_FRAGMENTO DE PÁGINA_.
Artículo de Rafa G. García de Cosío
Son solo cuatro
días los que paso en Moscú. Había estado antes por motivos de trabajo, así que
aprovecho para ver con tranquilidad, ahora que estoy de turismo, lo más
importante: la Plaza Roja, el centro comercial Gum, la iglesia de Cristo
Salvador y poco más, aparte de los varios restaurantes donde he dado buena cuenta
de la estupenda comida rusa. Abro mi mapa por última vez para ver cómo matar el
tiempo en la última mañana en la capital, y veo, algo al norte de la ciudad, el
Museo del Gulag.

_ACTIVIDADES_.
A: Cita todo el fragmento sobre Moscú, desde "Artículo de Rafa" hasta "Museo del Gulag.".
B: Según el fragmento sobre Moscú, ¿qué aparece en el mapa algo al norte de la ciudad?
El material que aparece a continuación no guarda relación con el fragmento sobre Moscú.

_EXTRACTOS DE DATOS_.
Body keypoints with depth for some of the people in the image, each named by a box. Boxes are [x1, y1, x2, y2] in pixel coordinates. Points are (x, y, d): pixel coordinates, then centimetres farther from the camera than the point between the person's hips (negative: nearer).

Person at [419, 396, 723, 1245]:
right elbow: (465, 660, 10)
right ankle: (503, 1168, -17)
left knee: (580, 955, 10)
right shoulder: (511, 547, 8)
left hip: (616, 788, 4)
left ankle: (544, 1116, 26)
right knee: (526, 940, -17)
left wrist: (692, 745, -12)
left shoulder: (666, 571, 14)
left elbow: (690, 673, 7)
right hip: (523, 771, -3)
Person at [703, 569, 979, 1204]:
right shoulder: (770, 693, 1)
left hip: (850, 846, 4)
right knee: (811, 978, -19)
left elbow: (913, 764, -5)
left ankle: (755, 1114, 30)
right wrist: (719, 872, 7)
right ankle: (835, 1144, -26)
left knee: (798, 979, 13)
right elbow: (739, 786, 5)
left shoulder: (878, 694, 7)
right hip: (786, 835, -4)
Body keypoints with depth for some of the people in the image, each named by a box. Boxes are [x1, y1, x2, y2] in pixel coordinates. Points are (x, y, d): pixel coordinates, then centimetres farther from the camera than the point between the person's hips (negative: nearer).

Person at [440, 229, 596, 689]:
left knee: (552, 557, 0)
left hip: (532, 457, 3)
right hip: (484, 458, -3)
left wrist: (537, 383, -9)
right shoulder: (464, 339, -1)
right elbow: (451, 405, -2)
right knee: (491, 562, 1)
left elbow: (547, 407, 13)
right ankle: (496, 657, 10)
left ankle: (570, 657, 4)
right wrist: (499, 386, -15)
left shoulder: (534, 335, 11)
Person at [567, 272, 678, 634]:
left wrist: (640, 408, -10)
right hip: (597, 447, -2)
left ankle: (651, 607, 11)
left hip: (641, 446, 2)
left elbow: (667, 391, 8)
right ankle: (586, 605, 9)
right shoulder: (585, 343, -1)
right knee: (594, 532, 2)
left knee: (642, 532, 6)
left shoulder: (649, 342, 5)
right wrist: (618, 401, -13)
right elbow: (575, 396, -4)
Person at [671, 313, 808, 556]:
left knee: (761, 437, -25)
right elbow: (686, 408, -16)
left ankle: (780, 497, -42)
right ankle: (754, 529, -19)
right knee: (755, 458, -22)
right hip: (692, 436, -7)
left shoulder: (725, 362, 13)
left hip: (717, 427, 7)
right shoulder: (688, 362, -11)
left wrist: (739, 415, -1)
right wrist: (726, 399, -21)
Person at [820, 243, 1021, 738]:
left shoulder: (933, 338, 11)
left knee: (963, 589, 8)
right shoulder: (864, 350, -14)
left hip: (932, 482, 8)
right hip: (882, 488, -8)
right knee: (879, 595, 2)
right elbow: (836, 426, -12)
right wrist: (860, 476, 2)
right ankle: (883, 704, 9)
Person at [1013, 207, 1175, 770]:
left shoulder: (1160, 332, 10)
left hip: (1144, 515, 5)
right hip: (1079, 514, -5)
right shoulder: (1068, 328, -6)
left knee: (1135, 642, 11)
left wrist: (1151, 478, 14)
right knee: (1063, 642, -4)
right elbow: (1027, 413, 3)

_SOLUCIONES DEL EJERCICIO_.
A:
Artículo de Rafa G. García de Cosío
Son solo cuatro
días los que paso en Moscú. Había estado antes por motivos de trabajo, así que
aprovecho para ver con tranquilidad, ahora que estoy de turismo, lo más
importante: la Plaza Roja, el centro comercial Gum, la iglesia de Cristo
Salvador y poco más, aparte de los varios restaurantes donde he dado buena cuenta
de la estupenda comida rusa. Abro mi mapa por última vez para ver cómo matar el
tiempo en la última mañana en la capital, y veo, algo al norte de la ciudad, el
Museo del Gulag.

B: El Museo del Gulag.